**Extracted material**

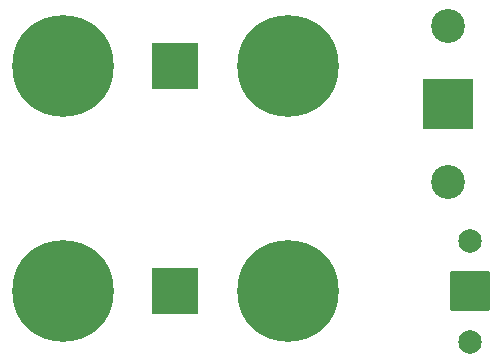
<source format=gts>
%TF.GenerationSoftware,KiCad,Pcbnew,9.0.0-1.fc40*%
%TF.CreationDate,2025-03-13T13:33:29-07:00*%
%TF.ProjectId,HearingAidBattery-Holder,48656172-696e-4674-9169-644261747465,1.0*%
%TF.SameCoordinates,Original*%
%TF.FileFunction,Soldermask,Top*%
%TF.FilePolarity,Negative*%
%FSLAX46Y46*%
G04 Gerber Fmt 4.6, Leading zero omitted, Abs format (unit mm)*
G04 Created by KiCad (PCBNEW 9.0.0-1.fc40) date 2025-03-13 13:33:29*
%MOMM*%
%LPD*%
G01*
G04 APERTURE LIST*
G04 Aperture macros list*
%AMRoundRect*
0 Rectangle with rounded corners*
0 $1 Rounding radius*
0 $2 $3 $4 $5 $6 $7 $8 $9 X,Y pos of 4 corners*
0 Add a 4 corners polygon primitive as box body*
4,1,4,$2,$3,$4,$5,$6,$7,$8,$9,$2,$3,0*
0 Add four circle primitives for the rounded corners*
1,1,$1+$1,$2,$3*
1,1,$1+$1,$4,$5*
1,1,$1+$1,$6,$7*
1,1,$1+$1,$8,$9*
0 Add four rect primitives between the rounded corners*
20,1,$1+$1,$2,$3,$4,$5,0*
20,1,$1+$1,$4,$5,$6,$7,0*
20,1,$1+$1,$6,$7,$8,$9,0*
20,1,$1+$1,$8,$9,$2,$3,0*%
G04 Aperture macros list end*
%ADD10R,4.000000X4.000000*%
%ADD11C,2.874000*%
%ADD12RoundRect,0.102000X-2.030000X2.030000X-2.030000X-2.030000X2.030000X-2.030000X2.030000X2.030000X0*%
%ADD13C,0.900000*%
%ADD14C,8.600000*%
%ADD15C,1.994000*%
%ADD16RoundRect,0.102000X-1.585000X1.585000X-1.585000X-1.585000X1.585000X-1.585000X1.585000X1.585000X0*%
G04 APERTURE END LIST*
D10*
%TO.C,TP2*%
X111125000Y-78745581D03*
%TD*%
D11*
%TO.C,BT1*%
X134177790Y-75315581D03*
X134177790Y-88525581D03*
D12*
X134177790Y-81920581D03*
%TD*%
D13*
%TO.C,H4*%
X117425000Y-97795581D03*
X118369581Y-95515162D03*
X118369581Y-100076000D03*
X120650000Y-94570581D03*
D14*
X120650000Y-97795581D03*
D13*
X120650000Y-101020581D03*
X122930419Y-95515162D03*
X122930419Y-100076000D03*
X123875000Y-97795581D03*
%TD*%
%TO.C,H3*%
X98375000Y-97795581D03*
X99319581Y-95515162D03*
X99319581Y-100076000D03*
X101600000Y-94570581D03*
D14*
X101600000Y-97795581D03*
D13*
X101600000Y-101020581D03*
X103880419Y-95515162D03*
X103880419Y-100076000D03*
X104825000Y-97795581D03*
%TD*%
D15*
%TO.C,BT2*%
X136082790Y-93519419D03*
X136082790Y-102049419D03*
D16*
X136082790Y-97784419D03*
%TD*%
D13*
%TO.C,H2*%
X98375000Y-78745581D03*
X99319581Y-76465162D03*
X99319581Y-81026000D03*
X101600000Y-75520581D03*
D14*
X101600000Y-78745581D03*
D13*
X101600000Y-81970581D03*
X103880419Y-76465162D03*
X103880419Y-81026000D03*
X104825000Y-78745581D03*
%TD*%
D10*
%TO.C,TP1*%
X111125000Y-97795581D03*
%TD*%
D13*
%TO.C,H1*%
X117425000Y-78745581D03*
X118369581Y-76465162D03*
X118369581Y-81026000D03*
X120650000Y-75520581D03*
D14*
X120650000Y-78745581D03*
D13*
X120650000Y-81970581D03*
X122930419Y-76465162D03*
X122930419Y-81026000D03*
X123875000Y-78745581D03*
%TD*%
M02*

</source>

**What the exercise asks**
Display each line of the data where "macros" occurs.

**Solution to this exercise**
G04 Aperture macros list*
G04 Aperture macros list end*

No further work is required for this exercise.